**Assignment:** Repeat every record word for word and omit the images.

#### Provided records ####

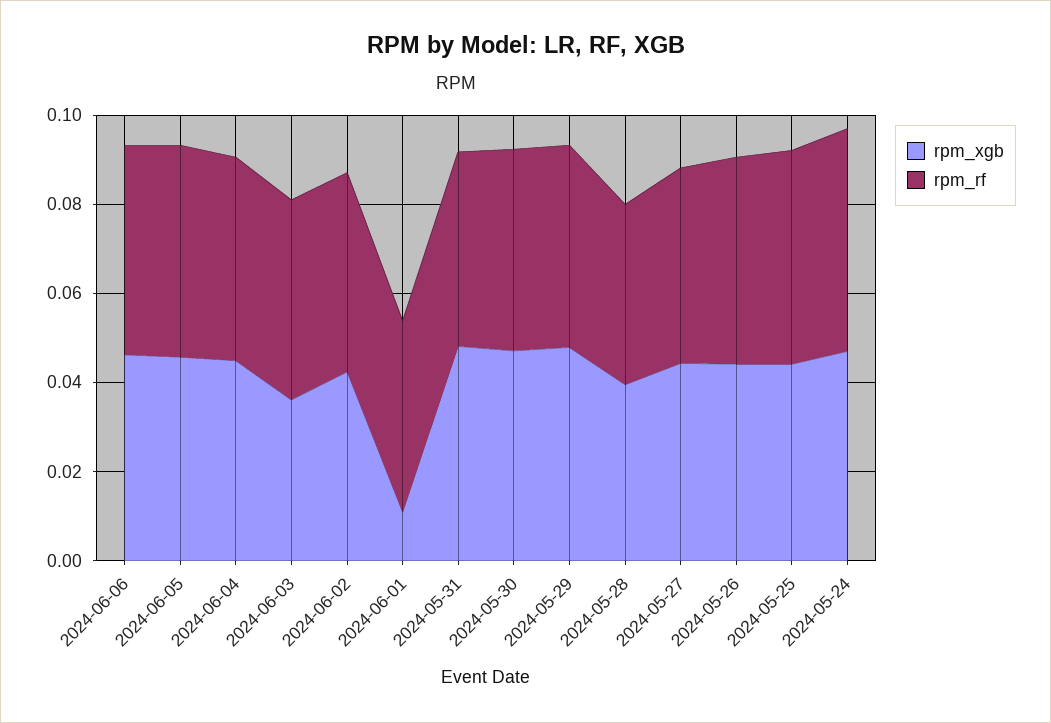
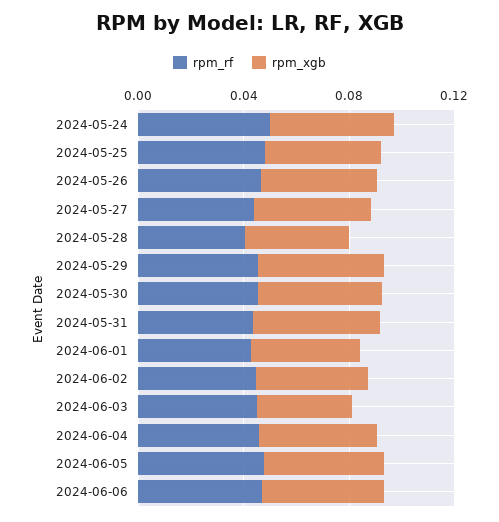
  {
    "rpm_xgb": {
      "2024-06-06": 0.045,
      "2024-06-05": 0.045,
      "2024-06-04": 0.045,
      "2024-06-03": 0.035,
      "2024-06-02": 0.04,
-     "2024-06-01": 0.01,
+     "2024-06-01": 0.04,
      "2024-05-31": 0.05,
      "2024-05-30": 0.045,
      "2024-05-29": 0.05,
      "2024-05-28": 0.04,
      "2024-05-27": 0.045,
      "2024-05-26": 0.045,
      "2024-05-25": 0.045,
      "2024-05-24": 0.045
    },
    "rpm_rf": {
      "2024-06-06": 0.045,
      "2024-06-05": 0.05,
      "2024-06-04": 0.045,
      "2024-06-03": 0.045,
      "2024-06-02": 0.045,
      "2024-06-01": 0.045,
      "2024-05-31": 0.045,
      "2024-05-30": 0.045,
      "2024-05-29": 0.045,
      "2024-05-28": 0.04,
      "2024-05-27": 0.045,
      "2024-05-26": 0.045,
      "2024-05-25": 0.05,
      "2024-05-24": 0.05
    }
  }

####

**Task solution:**
  {
    "rpm_xgb": {
      "2024-06-06": 0.045,
      "2024-06-05": 0.045,
      "2024-06-04": 0.045,
      "2024-06-03": 0.035,
      "2024-06-02": 0.04,
-     "2024-06-01": 0.01,
+     "2024-06-01": 0.04,
      "2024-05-31": 0.05,
      "2024-05-30": 0.045,
      "2024-05-29": 0.05,
      "2024-05-28": 0.04,
      "2024-05-27": 0.045,
      "2024-05-26": 0.045,
      "2024-05-25": 0.045,
      "2024-05-24": 0.045
    },
    "rpm_rf": {
      "2024-06-06": 0.045,
      "2024-06-05": 0.05,
      "2024-06-04": 0.045,
      "2024-06-03": 0.045,
      "2024-06-02": 0.045,
      "2024-06-01": 0.045,
      "2024-05-31": 0.045,
      "2024-05-30": 0.045,
      "2024-05-29": 0.045,
      "2024-05-28": 0.04,
      "2024-05-27": 0.045,
      "2024-05-26": 0.045,
      "2024-05-25": 0.05,
      "2024-05-24": 0.05
    }
  }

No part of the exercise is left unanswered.